Output every record word for word, minus the pictures.

__AVAILABLE RECORDS__:
BEGIN

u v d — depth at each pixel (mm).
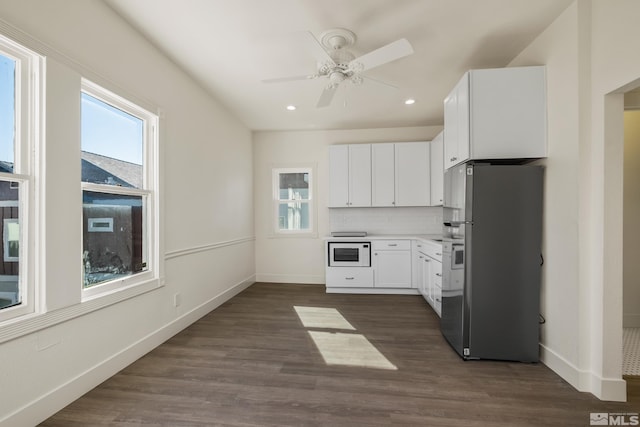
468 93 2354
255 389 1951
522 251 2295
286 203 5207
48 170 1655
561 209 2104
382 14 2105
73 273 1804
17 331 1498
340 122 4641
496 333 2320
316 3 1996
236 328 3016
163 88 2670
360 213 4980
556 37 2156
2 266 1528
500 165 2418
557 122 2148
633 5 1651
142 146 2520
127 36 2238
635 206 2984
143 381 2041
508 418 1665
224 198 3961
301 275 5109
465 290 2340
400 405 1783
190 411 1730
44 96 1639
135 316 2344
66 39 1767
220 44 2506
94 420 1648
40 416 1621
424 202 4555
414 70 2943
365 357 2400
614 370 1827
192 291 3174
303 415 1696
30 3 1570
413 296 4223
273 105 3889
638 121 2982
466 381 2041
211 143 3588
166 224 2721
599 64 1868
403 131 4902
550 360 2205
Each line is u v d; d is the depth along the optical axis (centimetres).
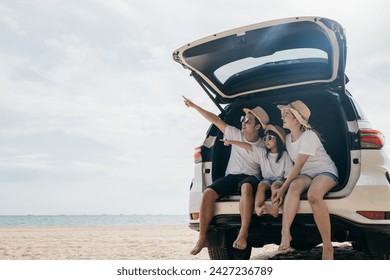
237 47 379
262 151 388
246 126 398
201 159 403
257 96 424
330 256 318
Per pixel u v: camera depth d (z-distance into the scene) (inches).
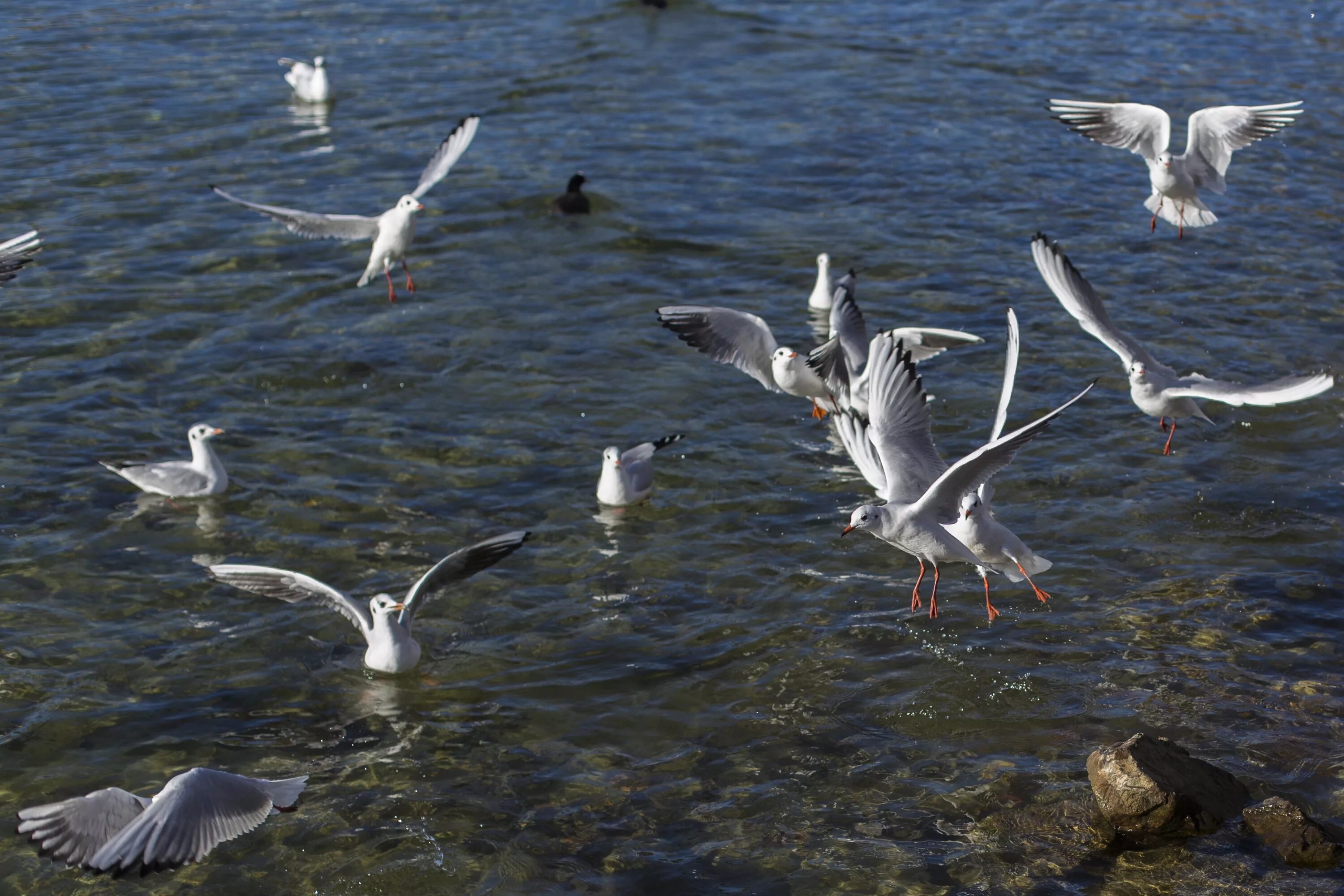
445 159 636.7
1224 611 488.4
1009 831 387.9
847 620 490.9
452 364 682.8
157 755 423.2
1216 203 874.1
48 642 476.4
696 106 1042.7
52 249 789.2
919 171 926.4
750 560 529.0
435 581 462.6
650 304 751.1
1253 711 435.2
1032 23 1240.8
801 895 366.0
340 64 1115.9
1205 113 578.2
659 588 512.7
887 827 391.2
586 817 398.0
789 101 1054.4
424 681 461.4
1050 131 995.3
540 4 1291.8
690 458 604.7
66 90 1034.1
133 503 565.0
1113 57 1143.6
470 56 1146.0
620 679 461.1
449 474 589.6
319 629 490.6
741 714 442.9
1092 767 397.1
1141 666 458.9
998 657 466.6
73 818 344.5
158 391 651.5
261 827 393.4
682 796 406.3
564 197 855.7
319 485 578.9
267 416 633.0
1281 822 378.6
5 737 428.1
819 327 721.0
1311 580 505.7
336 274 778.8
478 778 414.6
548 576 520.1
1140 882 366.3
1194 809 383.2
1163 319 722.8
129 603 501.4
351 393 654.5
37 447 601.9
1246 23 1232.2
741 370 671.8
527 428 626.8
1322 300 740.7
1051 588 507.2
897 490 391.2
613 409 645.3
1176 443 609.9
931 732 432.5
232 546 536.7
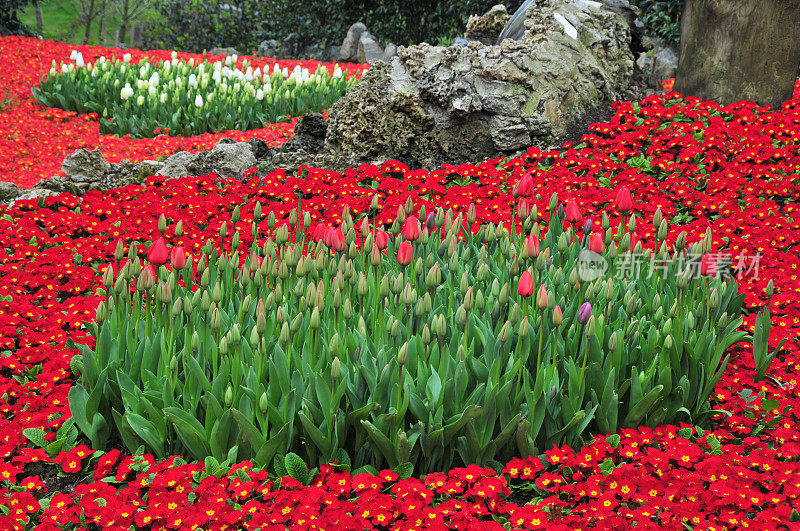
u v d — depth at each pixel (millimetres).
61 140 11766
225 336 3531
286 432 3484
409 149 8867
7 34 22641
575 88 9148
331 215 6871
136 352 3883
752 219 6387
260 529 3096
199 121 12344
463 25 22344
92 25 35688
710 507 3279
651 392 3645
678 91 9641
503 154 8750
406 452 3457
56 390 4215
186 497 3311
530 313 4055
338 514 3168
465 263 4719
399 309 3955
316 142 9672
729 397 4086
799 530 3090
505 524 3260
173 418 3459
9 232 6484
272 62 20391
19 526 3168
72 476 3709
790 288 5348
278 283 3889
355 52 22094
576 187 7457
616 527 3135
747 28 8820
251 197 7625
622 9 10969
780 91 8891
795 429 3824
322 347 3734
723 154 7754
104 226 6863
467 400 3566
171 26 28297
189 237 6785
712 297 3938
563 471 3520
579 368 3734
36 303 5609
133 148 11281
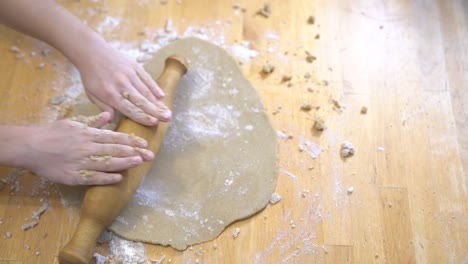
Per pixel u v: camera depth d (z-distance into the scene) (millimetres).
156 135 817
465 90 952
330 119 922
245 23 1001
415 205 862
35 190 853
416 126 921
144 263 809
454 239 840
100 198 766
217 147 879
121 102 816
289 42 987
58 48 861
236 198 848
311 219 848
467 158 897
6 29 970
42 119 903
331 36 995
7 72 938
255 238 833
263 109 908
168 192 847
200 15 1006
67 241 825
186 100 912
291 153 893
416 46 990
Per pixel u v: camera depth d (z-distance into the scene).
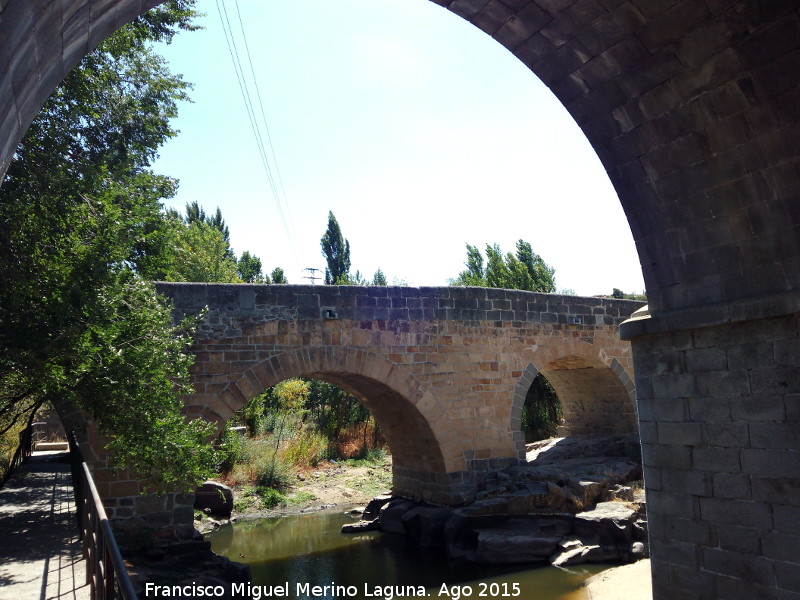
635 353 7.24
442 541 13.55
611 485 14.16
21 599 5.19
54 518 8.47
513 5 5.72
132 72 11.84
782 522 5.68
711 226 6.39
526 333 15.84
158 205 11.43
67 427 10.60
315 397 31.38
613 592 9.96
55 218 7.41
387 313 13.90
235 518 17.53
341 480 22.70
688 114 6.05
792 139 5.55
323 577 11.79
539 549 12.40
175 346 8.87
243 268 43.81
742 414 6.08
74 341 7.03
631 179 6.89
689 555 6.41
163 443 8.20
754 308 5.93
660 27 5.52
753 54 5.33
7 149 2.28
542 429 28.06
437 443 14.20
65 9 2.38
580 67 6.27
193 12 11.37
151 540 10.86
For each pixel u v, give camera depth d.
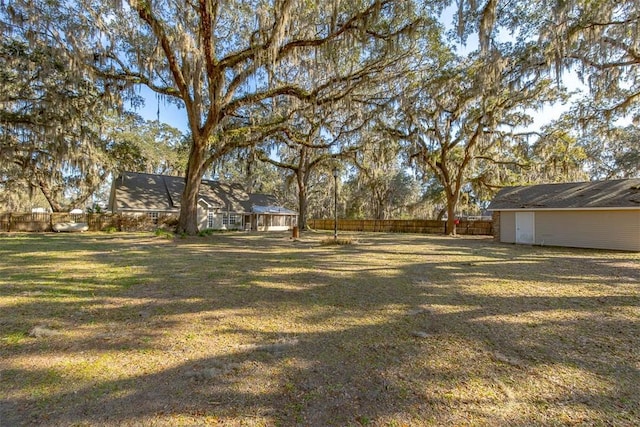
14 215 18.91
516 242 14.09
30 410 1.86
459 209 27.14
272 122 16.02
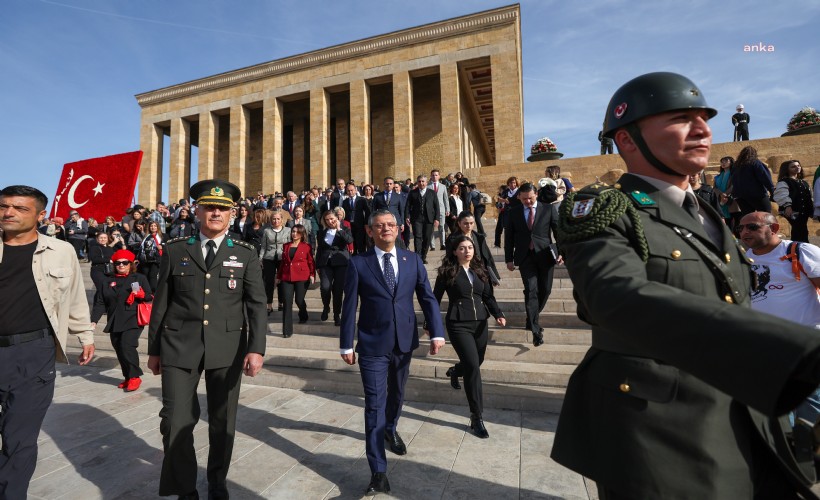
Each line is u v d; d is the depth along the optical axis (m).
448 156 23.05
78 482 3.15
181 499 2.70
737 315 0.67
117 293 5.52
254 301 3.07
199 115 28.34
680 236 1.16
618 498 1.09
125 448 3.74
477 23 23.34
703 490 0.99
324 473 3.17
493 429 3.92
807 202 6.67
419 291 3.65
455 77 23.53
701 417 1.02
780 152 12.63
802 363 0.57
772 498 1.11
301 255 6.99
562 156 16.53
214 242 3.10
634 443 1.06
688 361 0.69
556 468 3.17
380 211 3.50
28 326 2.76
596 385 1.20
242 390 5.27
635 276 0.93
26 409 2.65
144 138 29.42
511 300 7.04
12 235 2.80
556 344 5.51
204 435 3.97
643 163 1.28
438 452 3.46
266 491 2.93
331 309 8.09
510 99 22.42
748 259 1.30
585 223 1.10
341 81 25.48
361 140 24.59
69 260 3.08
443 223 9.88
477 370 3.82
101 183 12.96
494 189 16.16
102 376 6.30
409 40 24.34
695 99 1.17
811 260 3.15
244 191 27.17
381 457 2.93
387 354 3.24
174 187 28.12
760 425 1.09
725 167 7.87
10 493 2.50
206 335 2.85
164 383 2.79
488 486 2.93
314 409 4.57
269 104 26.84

END

__YOUR RESPONSE__:
u v d — depth at each pixel (mm).
468 93 2354
255 389 1951
522 251 2295
286 203 5207
48 170 1655
561 209 2104
382 14 2105
73 273 1804
17 331 1498
340 122 4641
496 333 2320
316 3 1996
236 328 3016
163 88 2670
360 213 4980
556 37 2156
2 266 1528
500 165 2418
557 122 2148
633 5 1651
142 146 2520
127 36 2238
635 206 2984
143 381 2041
508 418 1665
224 198 3961
301 275 5109
465 290 2340
400 405 1783
190 411 1730
44 96 1639
135 316 2344
66 39 1767
220 44 2506
94 420 1648
40 416 1621
424 202 4555
414 70 2943
365 357 2400
614 370 1827
192 291 3174
303 415 1696
30 3 1570
413 296 4223
273 105 3889
638 121 2982
466 381 2041
211 143 3588
166 224 2721
599 64 1868
403 131 4902
550 360 2205
Each line is u v d; d is the depth along the optical axis (centimetres).
237 47 379
262 151 388
246 126 398
201 159 403
257 96 424
330 256 318
Per pixel u v: camera depth d (z-distance into the scene) (inches).
445 159 636.7
1224 611 488.4
1009 831 387.9
847 620 490.9
452 364 682.8
157 755 423.2
1216 203 874.1
48 642 476.4
696 106 1042.7
52 249 789.2
919 171 926.4
750 560 529.0
435 581 462.6
650 304 751.1
1253 711 435.2
1032 23 1240.8
801 895 366.0
340 64 1115.9
1205 113 578.2
659 588 512.7
887 827 391.2
586 817 398.0
789 101 1054.4
424 681 461.4
1050 131 995.3
540 4 1291.8
690 458 604.7
66 90 1034.1
133 503 565.0
1113 57 1143.6
470 56 1146.0
620 679 461.1
449 474 589.6
319 629 490.6
741 714 442.9
1092 767 397.1
1141 666 458.9
998 657 466.6
73 818 344.5
158 391 651.5
261 827 393.4
682 796 406.3
564 197 855.7
319 485 578.9
267 416 633.0
1281 822 378.6
5 737 428.1
819 327 721.0
1311 580 505.7
336 274 778.8
478 778 414.6
548 576 520.1
1140 882 366.3
1194 809 383.2
1163 319 722.8
129 603 501.4
351 393 654.5
37 447 601.9
1246 23 1232.2
741 370 671.8
527 428 626.8
1322 300 740.7
1051 588 507.2
897 490 391.2
613 409 645.3
1176 443 609.9
931 732 432.5
232 546 536.7
u v d — depth at each pixel (millimetres).
61 140 11766
225 336 3531
286 432 3484
409 149 8867
7 34 22641
575 88 9148
331 215 6871
136 352 3883
752 219 6387
260 529 3096
199 121 12344
463 25 22344
92 25 35688
710 507 3279
651 392 3645
678 91 9641
503 154 8750
406 452 3457
56 390 4215
186 497 3311
530 313 4055
338 514 3168
465 263 4719
399 309 3955
316 142 9672
729 397 4086
799 530 3090
505 524 3260
173 418 3459
9 232 6484
272 62 20391
19 526 3168
72 476 3709
790 288 5348
278 283 3889
355 52 22094
576 187 7457
616 527 3135
747 28 8820
251 197 7625
622 9 10969
780 91 8891
795 429 3824
322 347 3734
723 154 7754
104 226 6863
467 400 3566
171 26 28297
189 237 6785
712 297 3938
563 471 3520
579 368 3734
36 303 5609
133 148 11281
Per pixel u v: camera depth d (z-distance into the scene) (millimetres).
156 135 817
465 90 952
330 119 922
245 23 1001
415 205 862
35 190 853
416 126 921
144 263 809
454 239 840
100 198 766
217 147 879
121 102 816
289 42 987
58 48 861
236 198 848
311 219 848
467 158 897
6 29 970
42 119 903
331 36 995
7 72 938
255 238 833
263 109 908
168 192 847
200 15 1006
67 241 825
186 100 912
291 153 893
416 46 990
Per pixel u v: camera depth d (z-distance into the scene).
635 353 7.24
442 541 13.55
611 485 14.16
21 599 5.19
54 518 8.47
513 5 5.72
132 72 11.84
782 522 5.68
711 226 6.39
526 333 15.84
158 205 11.43
67 427 10.60
315 397 31.38
613 592 9.96
55 218 7.41
387 313 13.90
235 518 17.53
341 480 22.70
688 114 6.05
792 139 5.55
323 577 11.79
539 549 12.40
175 346 8.87
243 268 43.81
742 414 6.08
74 341 7.03
631 179 6.89
689 555 6.41
163 443 8.20
754 308 5.93
660 27 5.52
753 54 5.33
7 149 2.28
542 429 28.06
437 443 14.20
65 9 2.38
580 67 6.27
193 12 11.37
151 540 10.86
For each pixel u v, give camera depth d.
14 215 18.91
516 242 14.09
30 410 1.86
459 209 27.14
272 122 16.02
Each line is u v d; d is the depth along the optical axis (m).
448 156 23.05
78 482 3.15
181 499 2.70
737 315 0.67
117 293 5.52
254 301 3.07
199 115 28.34
680 236 1.16
618 498 1.09
125 448 3.74
477 23 23.34
703 490 0.99
324 473 3.17
493 429 3.92
807 202 6.67
419 291 3.65
455 77 23.53
701 417 1.02
780 152 12.63
802 363 0.57
772 498 1.11
301 255 6.99
562 156 16.53
214 242 3.10
634 443 1.06
688 361 0.69
556 468 3.17
380 211 3.50
28 326 2.76
596 385 1.20
242 390 5.27
635 276 0.93
26 409 2.65
144 138 29.42
511 300 7.04
12 235 2.80
556 344 5.51
204 435 3.97
643 163 1.28
438 452 3.46
266 491 2.93
331 309 8.09
510 99 22.42
748 259 1.30
585 223 1.10
341 81 25.48
361 140 24.59
69 260 3.08
443 223 9.88
477 370 3.82
101 183 12.96
494 189 16.16
102 376 6.30
409 40 24.34
695 99 1.17
811 260 3.15
244 191 27.17
381 457 2.93
387 354 3.24
174 187 28.12
760 425 1.09
725 167 7.87
10 493 2.50
206 335 2.85
164 383 2.79
488 486 2.93
314 409 4.57
269 104 26.84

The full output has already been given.